Senator Richard Lugar, the ranking Republican on the Committee and a fierce nonproliferation advocate, who co-sponsored the legislation with Dodd, with extensive involvement by the chairman of the Committee Senator Joe Biden -- who is on the campaign trail as Democratic Presidential nominee Senator Barack Obama's running mate-- said, "Today's approval is an important step for the United States and India to seize an important strategic opportunity."

 

 

He said, "This cooperation and agreement has been developed through extensive public hearings and public record that answers hundreds of questions. This has resulted in overwhelmingly favorable Congressional votes at each step of the process."

 

Lugar predicted that "I am confident that we have cooperation from the Bush Administration and a strong bipartisan team in Congress to complete action on the bill this year."

 

Senior Congressional sources told rediff.com that Congressman Howard Berman, chairman of the House Foreign Affairs Committee, also had considerable input into the Senate Committee's legislation with his staffers and the Senate panel staffers working in concert to craft a bill that could possibly be cloned in the House for floor action.

 

The two dissenting voters were Senators Russell Feingold and Barbara Boxer, Democrats from Wisconsin and California. Biden and Obama, while not present, voted yes by proxy. Earlier, a killer amendment by Feingold was rejected by 15-4. The amendment sought to require the US to work with other NSG members for a ban on the transfer of enrichment and reprocessing technology to any country that is not a signatory to the Nuclear Nonproliferation Treaty—and it was obviously targeted toward India.

 

Congressman Gary Ackerman, New York Democrat, who chairs the House Foreign Affairs Subcommittee on South Asia and has one of the staunch supporters of the deal, told of India's significant issues with the Senate Committee's legislation, while acknowledging that the were some changes from the original 123 Agreement and the Hyde Act, said, all of this was "a political issue."

 

He told rediff.com, "The issue of testing is there -- that the deal is off if there's testing.
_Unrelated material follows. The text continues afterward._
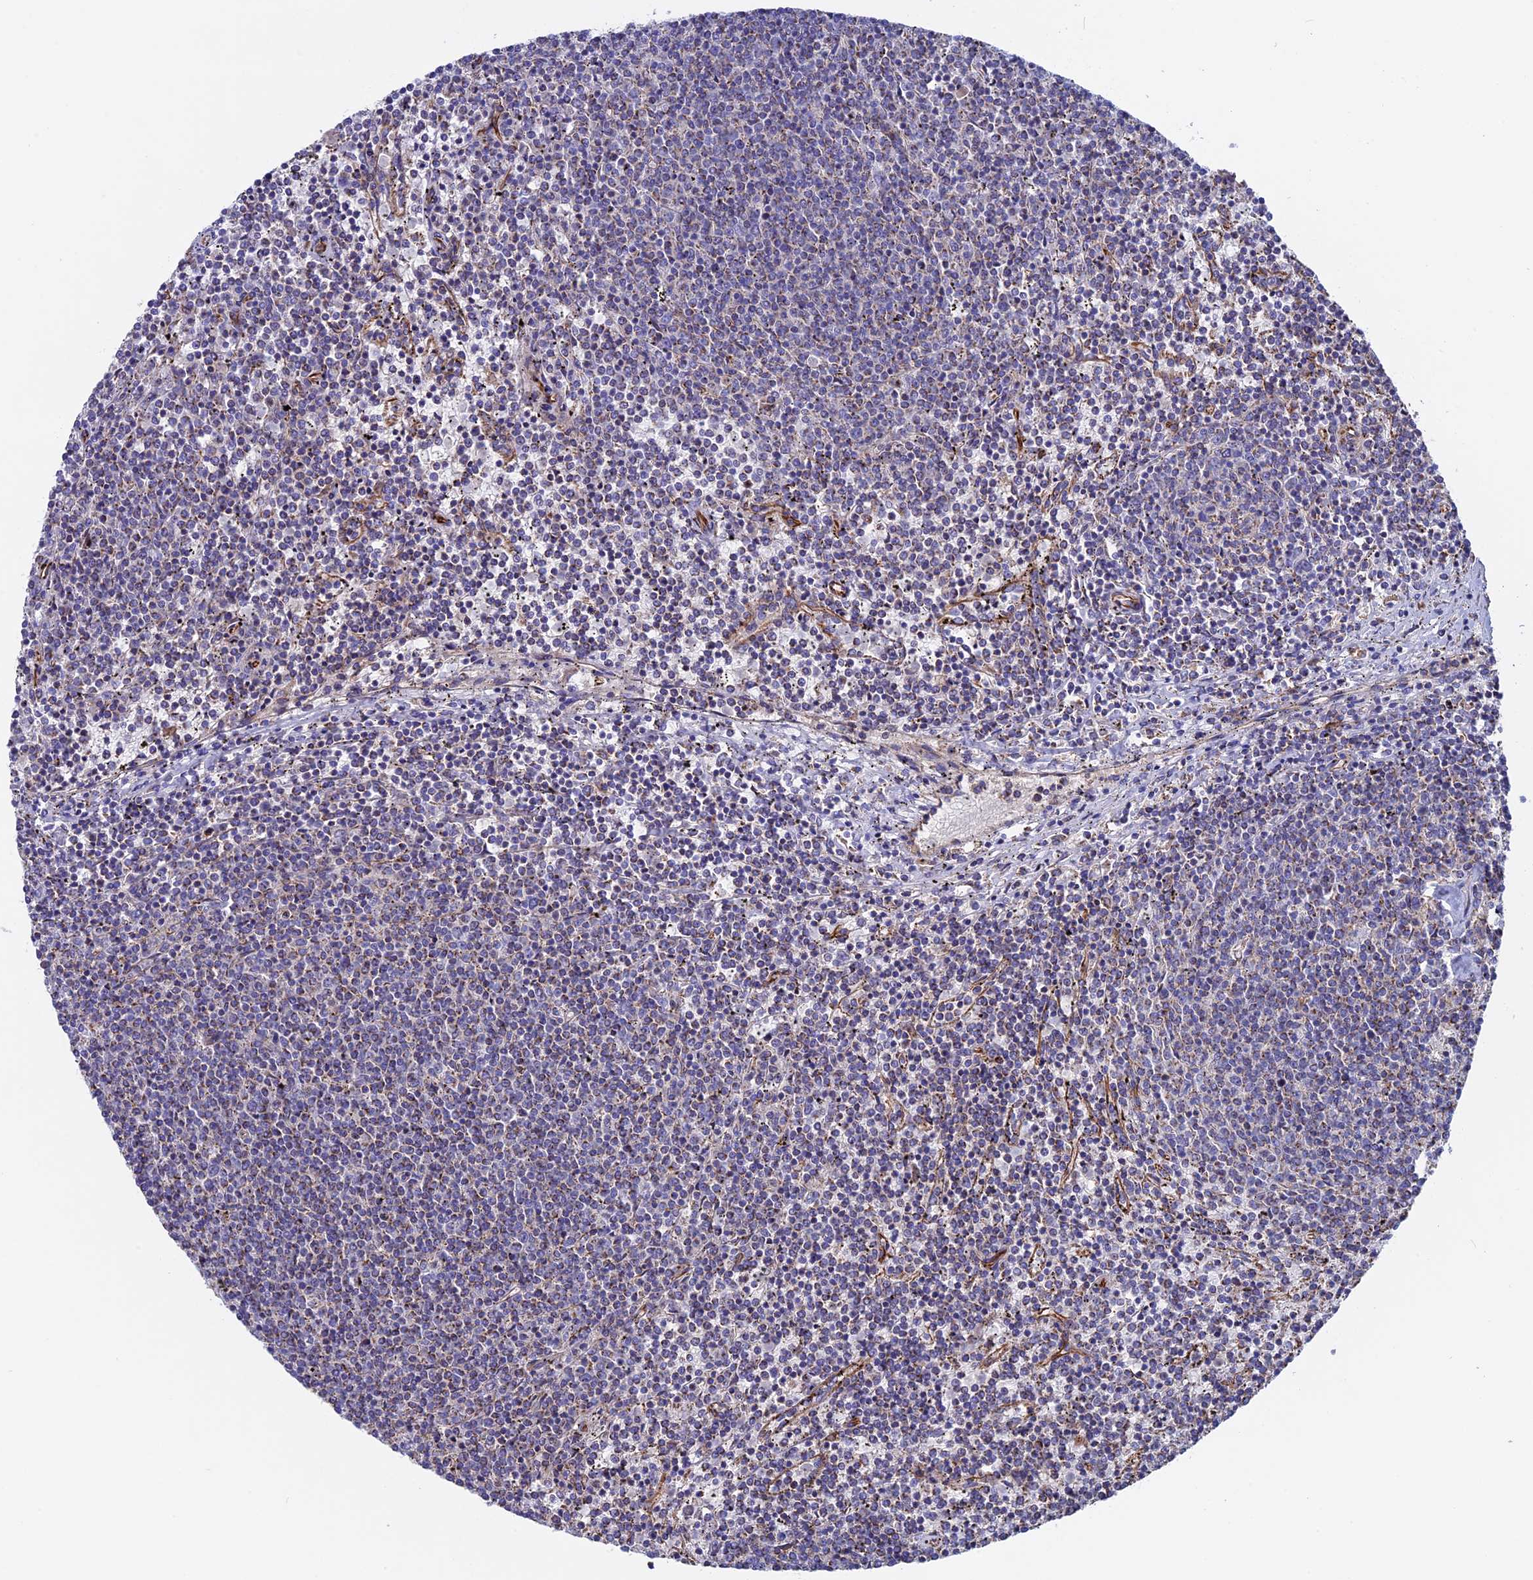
{"staining": {"intensity": "weak", "quantity": ">75%", "location": "cytoplasmic/membranous"}, "tissue": "lymphoma", "cell_type": "Tumor cells", "image_type": "cancer", "snomed": [{"axis": "morphology", "description": "Malignant lymphoma, non-Hodgkin's type, Low grade"}, {"axis": "topography", "description": "Spleen"}], "caption": "Brown immunohistochemical staining in malignant lymphoma, non-Hodgkin's type (low-grade) reveals weak cytoplasmic/membranous expression in about >75% of tumor cells.", "gene": "SLC15A5", "patient": {"sex": "female", "age": 50}}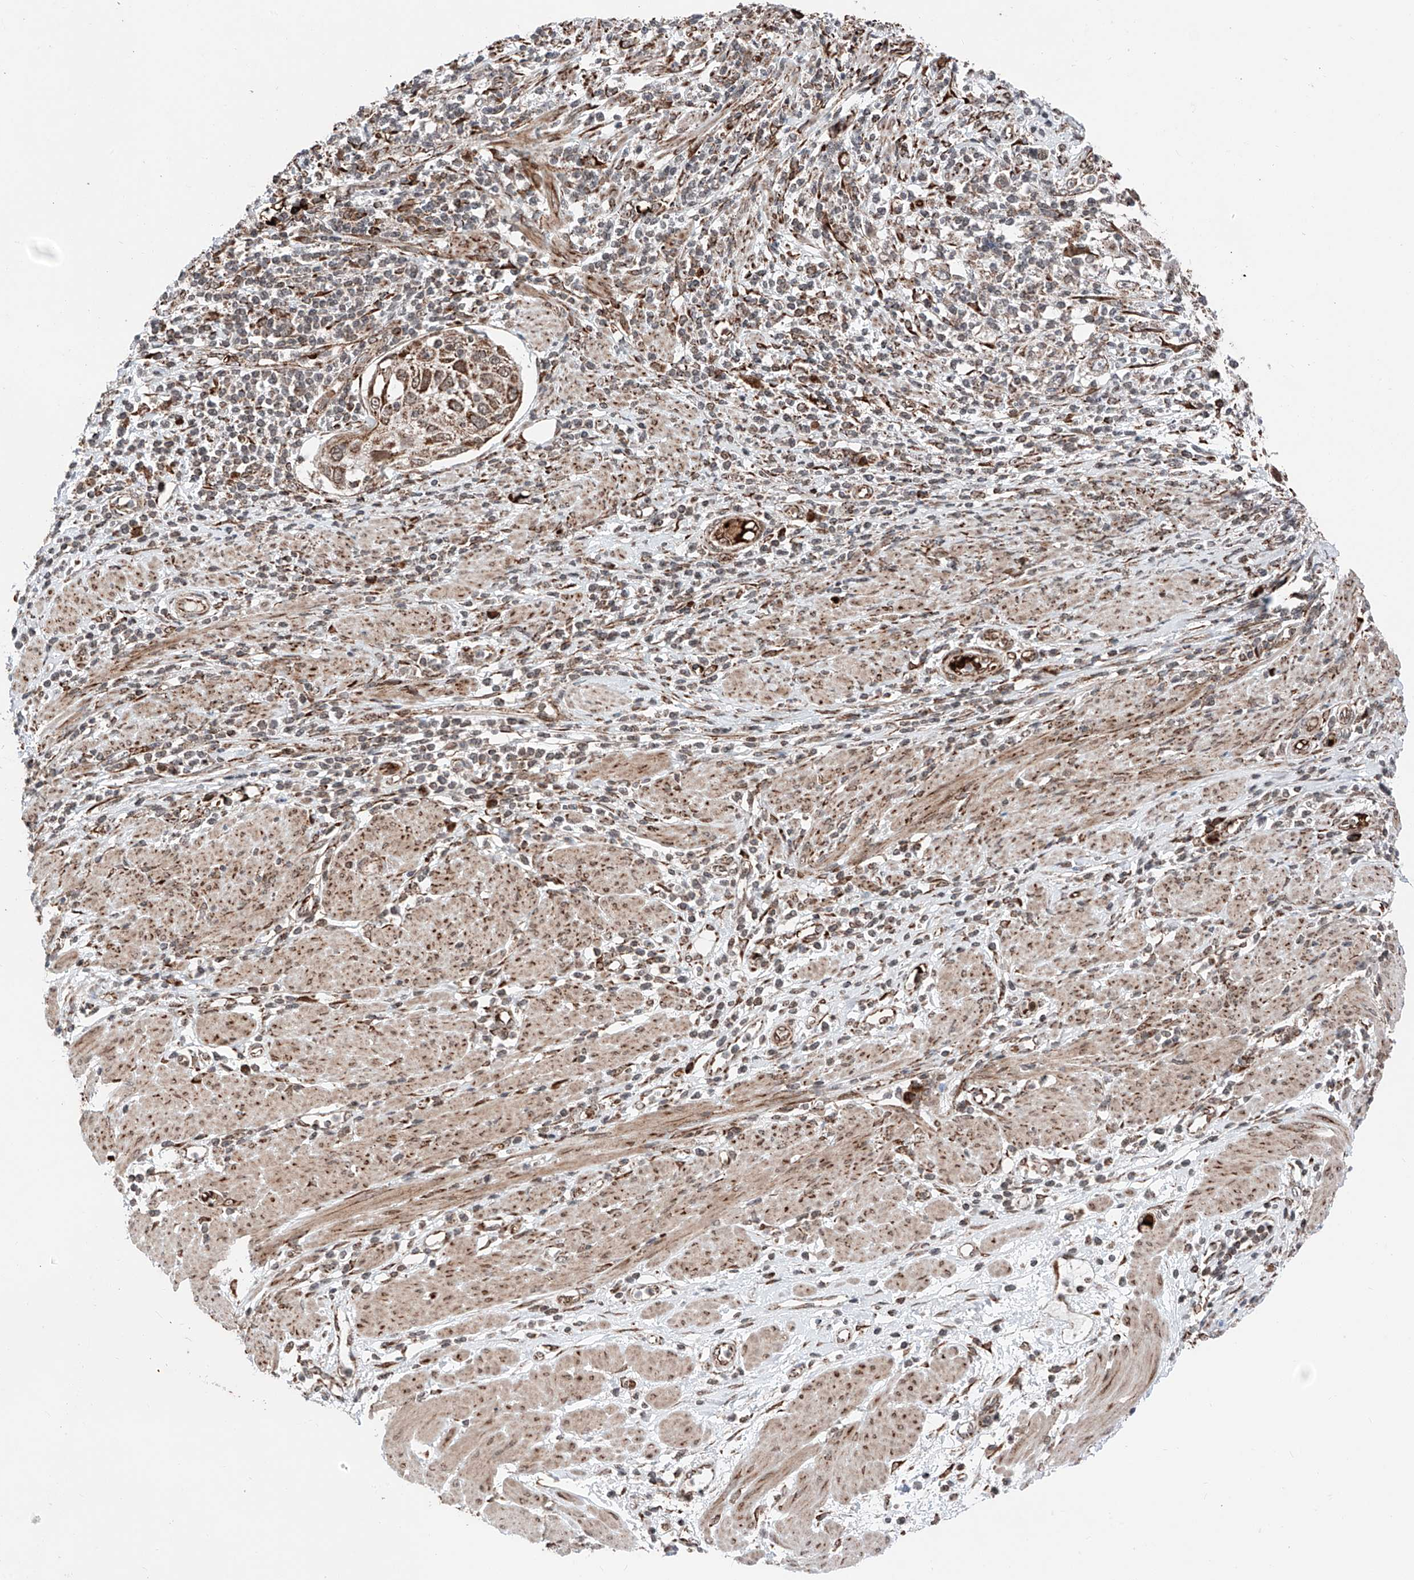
{"staining": {"intensity": "moderate", "quantity": ">75%", "location": "cytoplasmic/membranous"}, "tissue": "cervical cancer", "cell_type": "Tumor cells", "image_type": "cancer", "snomed": [{"axis": "morphology", "description": "Squamous cell carcinoma, NOS"}, {"axis": "topography", "description": "Cervix"}], "caption": "Protein expression analysis of cervical cancer (squamous cell carcinoma) reveals moderate cytoplasmic/membranous expression in about >75% of tumor cells.", "gene": "ZSCAN29", "patient": {"sex": "female", "age": 70}}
So, then you can have a challenge from the Left politically in India, saying that India gave in to this or that or the other thing. But that's a political question because India says it's not going to test anyway."

 

"So, if it's not going to test, it's only a psychological barrier," Ackerman argued, and said, "My view is get the darn thing done and we'll worry about the politics there, the politics here later. That's what politicking is -- who gets blamed, who gets the credit."

 

He reiterated, "Let's get it done. That the main issue -- keep the eye on the ball. That's the prize."

 

Swadesh Chatterjee, coordinator of the US-India Friendship Council, an umbrella group of Indian American political, community and professional organization, that was formed solely to push through the deal, and which had an Advocacy Day on behalf of the deal on Capitol Hill Tuesday, said, "There has to be a compromise because we have to get it done because there will either be this bill or no bill and we can't let it go for next year because next year, you don't know how many changes there could be."

 

He told rediff.com, "The changes in this bill from the original 123 Agreement could be insignificant compared to what could be tagged next year and so that it why it is so important to get it done. So, I think we have to live with it and see how it goes. The Senate is trying to make a compromise and it makes sense, because there cannot be two bills--one in the House, one in the Senate. The Senate bill has been okayed by the State Department."

 

Chatterjee predicted that when Dr Singh meets with President Bush they would reach a compromise which would facilitate the bill going forward "so that hopefully we can complete it in this year's Congressional session."

 

One senior Administration source told rediff.com that if India rejects the Senate Committee bill, "It wouldn't be just looking a gift horse in the mouth --particularly when timing is of the essence -- it will be kicking it in the mouth."